Start of DATA TO EXAMINE

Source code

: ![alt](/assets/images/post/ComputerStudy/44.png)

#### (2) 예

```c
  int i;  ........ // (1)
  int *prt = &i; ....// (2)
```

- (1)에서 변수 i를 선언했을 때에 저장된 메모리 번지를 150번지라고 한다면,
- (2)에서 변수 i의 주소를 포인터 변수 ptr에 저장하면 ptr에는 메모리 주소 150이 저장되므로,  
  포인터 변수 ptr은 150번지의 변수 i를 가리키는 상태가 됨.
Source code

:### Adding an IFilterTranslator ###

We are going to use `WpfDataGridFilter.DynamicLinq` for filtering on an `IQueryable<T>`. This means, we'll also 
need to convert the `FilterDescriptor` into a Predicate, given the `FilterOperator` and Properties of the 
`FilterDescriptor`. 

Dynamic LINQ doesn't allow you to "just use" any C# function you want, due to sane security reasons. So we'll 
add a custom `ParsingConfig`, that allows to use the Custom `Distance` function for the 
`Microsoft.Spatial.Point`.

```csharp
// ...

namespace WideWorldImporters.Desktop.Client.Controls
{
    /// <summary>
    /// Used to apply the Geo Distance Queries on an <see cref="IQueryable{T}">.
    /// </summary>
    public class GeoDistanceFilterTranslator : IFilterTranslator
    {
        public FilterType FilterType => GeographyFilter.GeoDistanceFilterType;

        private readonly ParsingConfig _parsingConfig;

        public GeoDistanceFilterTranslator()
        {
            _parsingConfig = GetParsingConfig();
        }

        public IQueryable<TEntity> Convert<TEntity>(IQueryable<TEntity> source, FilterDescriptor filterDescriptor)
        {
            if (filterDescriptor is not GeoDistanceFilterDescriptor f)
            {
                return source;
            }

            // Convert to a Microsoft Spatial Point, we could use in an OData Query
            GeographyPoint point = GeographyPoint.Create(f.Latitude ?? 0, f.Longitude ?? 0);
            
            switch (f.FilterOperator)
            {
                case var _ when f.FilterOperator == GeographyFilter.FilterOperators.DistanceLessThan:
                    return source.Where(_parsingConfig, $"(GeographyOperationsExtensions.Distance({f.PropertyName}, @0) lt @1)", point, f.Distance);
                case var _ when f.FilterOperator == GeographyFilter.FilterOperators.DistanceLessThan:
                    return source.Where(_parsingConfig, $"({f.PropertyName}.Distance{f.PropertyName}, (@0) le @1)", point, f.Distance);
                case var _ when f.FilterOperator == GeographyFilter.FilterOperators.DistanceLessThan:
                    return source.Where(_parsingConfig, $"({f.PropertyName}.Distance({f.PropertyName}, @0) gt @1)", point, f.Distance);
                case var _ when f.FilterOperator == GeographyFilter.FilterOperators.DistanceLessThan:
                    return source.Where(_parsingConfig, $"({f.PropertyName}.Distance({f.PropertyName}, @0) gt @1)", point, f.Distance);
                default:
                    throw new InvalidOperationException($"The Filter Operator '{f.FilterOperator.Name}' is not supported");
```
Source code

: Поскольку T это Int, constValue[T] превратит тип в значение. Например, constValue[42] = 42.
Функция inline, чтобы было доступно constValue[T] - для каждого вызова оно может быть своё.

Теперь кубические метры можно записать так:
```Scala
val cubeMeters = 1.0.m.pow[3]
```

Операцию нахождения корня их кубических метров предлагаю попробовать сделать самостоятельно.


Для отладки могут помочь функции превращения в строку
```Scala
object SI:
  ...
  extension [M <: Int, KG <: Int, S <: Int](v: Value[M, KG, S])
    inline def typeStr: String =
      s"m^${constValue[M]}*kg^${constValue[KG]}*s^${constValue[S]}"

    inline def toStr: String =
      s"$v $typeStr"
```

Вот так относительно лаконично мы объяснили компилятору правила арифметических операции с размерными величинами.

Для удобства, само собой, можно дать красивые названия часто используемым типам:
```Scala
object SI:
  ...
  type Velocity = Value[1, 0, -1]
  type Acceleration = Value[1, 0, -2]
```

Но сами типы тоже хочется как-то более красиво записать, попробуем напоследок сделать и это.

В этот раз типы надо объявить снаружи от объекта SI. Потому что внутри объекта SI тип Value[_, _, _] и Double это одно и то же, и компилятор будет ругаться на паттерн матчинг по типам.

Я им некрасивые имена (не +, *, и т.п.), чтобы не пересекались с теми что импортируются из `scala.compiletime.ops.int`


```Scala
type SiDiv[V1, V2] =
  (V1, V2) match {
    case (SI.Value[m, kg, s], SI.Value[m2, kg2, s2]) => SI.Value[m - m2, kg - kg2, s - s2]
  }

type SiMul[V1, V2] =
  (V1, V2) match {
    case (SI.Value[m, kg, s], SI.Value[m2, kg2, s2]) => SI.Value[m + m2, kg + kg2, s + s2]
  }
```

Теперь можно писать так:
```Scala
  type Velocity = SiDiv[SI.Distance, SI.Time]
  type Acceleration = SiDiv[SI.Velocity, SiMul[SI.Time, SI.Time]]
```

End of DATA TO EXAMINE

• DESCRIPTION OF THE TASK: Lines that contain "можно" are the result; find them in the entries above and copy each one.

• REPLY:
Теперь кубические метры можно записать так:
Для удобства, само собой, можно дать красивые названия часто используемым типам:
Теперь можно писать так:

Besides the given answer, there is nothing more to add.